Quillaja

Scientific Name(s): Quillaja saponaria Molina. Family: Rosaceae

Common Name(s): Quillaja , soapbark , soap tree , murillo bark , Panama bark , China bark 1

Uses

Reports show that quillaja can depress cardiac and respiratory activity and induce localized irritation and sneezing.

Dosing

There is no clinical evidence to support specific dosage recommendations for quillaja bark. It is a cardiac and respiratory depressant and is not indicated for internal use.

Contraindications

Contraindications have not yet been identified.

Pregnancy/Lactation

Information regarding safety and efficacy in pregnancy and lactation is lacking.

Interactions

None well documented.

Adverse Reactions

Quillaja is not considered safe for human use.
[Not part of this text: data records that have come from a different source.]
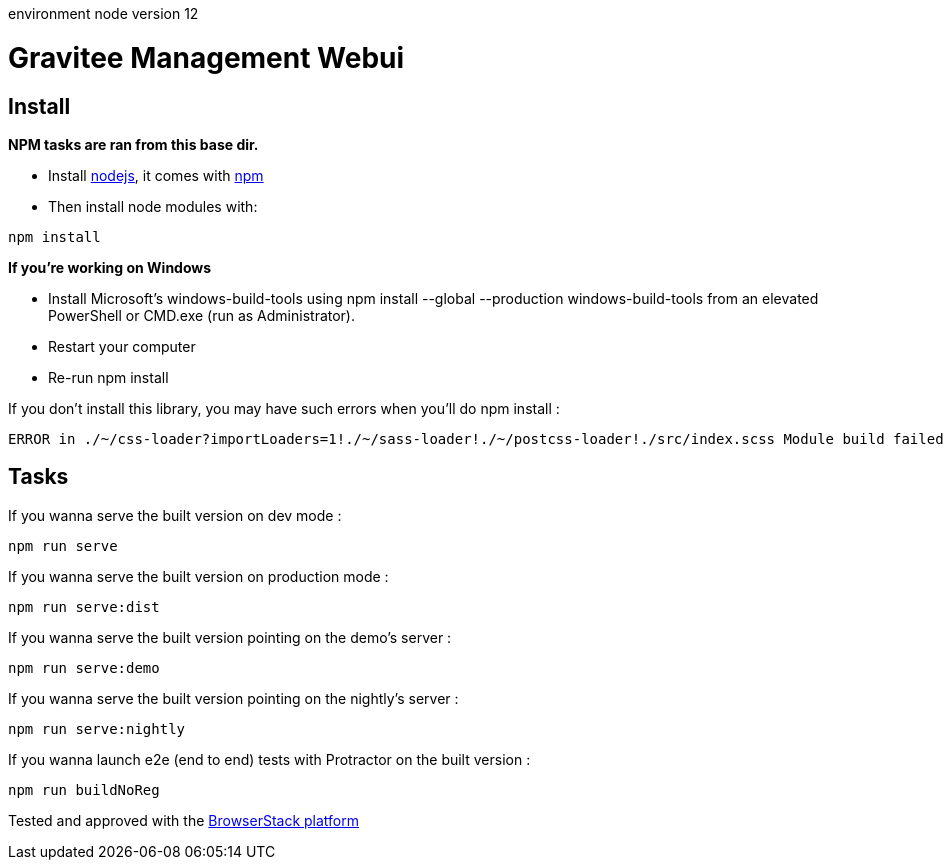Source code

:environment
node version 12



= Gravitee Management Webui

ifdef::env-github[]
image:https://ci.gravitee.io/buildStatus/icon?job=gravitee-io/gravitee-management-webui/master["Build status", link="https://ci.gravitee.io/job/gravitee-io/job/gravitee-management-webui/"]
image:https://badges.gitter.im/Join Chat.svg["Gitter", link="https://gitter.im/gravitee-io/gravitee-io?utm_source=badge&utm_medium=badge&utm_campaign=pr-badge&utm_content=badge"]
endif::[]

== Install

**NPM tasks are ran from this base dir.**

- Install http://nodejs.org[nodejs], it comes with http://npmjs.org[npm]
- Then install node modules with:
```
npm install
```

**If you're working on Windows**

- Install Microsoft's windows-build-tools using npm install --global --production windows-build-tools from an elevated PowerShell or CMD.exe (run as Administrator).
- Restart your computer
- Re-run npm install

If you don't install this library, you may have such errors when you'll do npm install :
```
ERROR in ./~/css-loader?importLoaders=1!./~/sass-loader!./~/postcss-loader!./src/index.scss Module build failed: Error: Node Sass does not yet support your current environment: Windows 64-bit with Unsupported runtime (57) For more information on which environments are supported please see: https://github.com/sass/node-sass/releases/tag/v3.13.1
```

== Tasks

If you wanna serve the built version on dev mode :
```
npm run serve
```

If you wanna serve the built version on production mode :
```
npm run serve:dist
```

If you wanna serve the built version pointing on the demo's server :
```
npm run serve:demo
```

If you wanna serve the built version pointing on the nightly's server :
```
npm run serve:nightly
```

If you wanna launch e2e (end to end) tests with Protractor on the built version :
```
npm run buildNoReg
```

Tested and approved with the https://www.browserstack.com[BrowserStack platform]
The ingestion of the quillaja bark results in liver damage, gastric pain, diarrhea, hemolysis, respiratory failure, convulsions, and coma.

Toxicology

Quillaja saponin is highly toxic.

Botany

Quillaja is a large evergreen tree with shiny thick leaves. The generic name is derived from the Chilean word quillean, to wash, from the use made of the bark. Although it is native to Chile and Peru, it is now widely cultivated in southern California. The inner bark is separated from the cork and collected for commercial use. It has an acrid, astringent taste. 2

History

Quillaja has been used in traditional medicine to relieve cough and bronchitis, and topically to relieve scalp itchiness and dandruff. 1 , 3 The bark has been used by South Americans to aid in washing clothes. 3 Quillaja extracts are approved for food use and are used as foaming agents in some carbonated beverages and cocktail mixes. They are typically used in concentrations of about 0.01%. 1

Chemistry

Quillaja contains about 10% saponins. 2 These consist primarily of glycosides of quillaic acid (quillaja sapogenin, hydroxygypsogenin). 1 , 2 Quillaja saponin has been shown to be a mixture of acetylated triterpenoid oligoglycosides. 2 In addition, the bark contains tannin, calcium oxalate and numerous additional components. 1

A highly purified saponin, designated QS-21, has been used as an adjuvant to enhance the activity of viral vaccines. 4 This saponin has been found to be a combination of two structural isomers. 5

Uses and Pharmacology

The saponins derived from quillaja or its powdered bark can induce localized irritation and are also strong sneeze inducers. 1 Although the saponin is too irritating to the stomach and too strongly hemolytic to be ingested, it nevertheless has been shown to possess expectorant effects. The saponin depresses cardiac and respiratory activity. 1

Clinical data

Research reveals no clinical data regarding the use of quillaja. As noted above, a number of saponins have been derived from quillaja that serve as adjuvants when coadministered with certain vaccines. These saponins have been shown to boost antibody levels by 100-fold or more when used in the mouse. 6

Dosage

There is no clinical evidence to support specific dosage recommendations for quillaja bark. It is a cardiac and respiratory depressant and is not indicated for internal use.

Pregnancy/Lactation

Information regarding safety and efficacy in pregnancy and lactation is lacking.

Interactions

None well documented.

Adverse Reactions

Quillaja is not considered safe for human use. The ingestion of the quillaja bark results in liver damage, gastric pain, diarrhea, hemolysis, respiratory failure, convulsions, and coma.

Toxicology

The effects of chronic low-low ingestion of quillaja are not well-defined. However, a short-term study in rats and long-term study in mice indicate that quillaja saponins are nontoxic. 1

Quillaja saponin (sapotoxin) is reported to be highly toxic. 3 Severe toxic effects following the ingestion of large doses of the bark include liver damage, gastric pain, diarrhea, hemolysis, respiratory failure, convulsions and coma. 1 Digitalis may stabilize cardiac involvement. 3

Bibliography

1. Leung AY. Encyclopedia of Common Natural Ingredients Used in Food, Drugs and Cosmetics . New York, NY: J. Wiley and Sons, 1980.
2. Evans WC. Trease and Evans' Pharmacognosy , 13th ed. London: Balliere Tindall, 1989.
3. Duke JA. Handbook of Medicinal Herbs . Boca Raton, FL: CRC Press, 1985.
4. Kensil CR, et al. J Am Vet Med Assoc . 1991;199:1423.
5. Soltysik S, et al. Ann N Y Acad Sci . 1993;690:392.
6. Kensil CR, et al. J Immunol . 1991;146:431.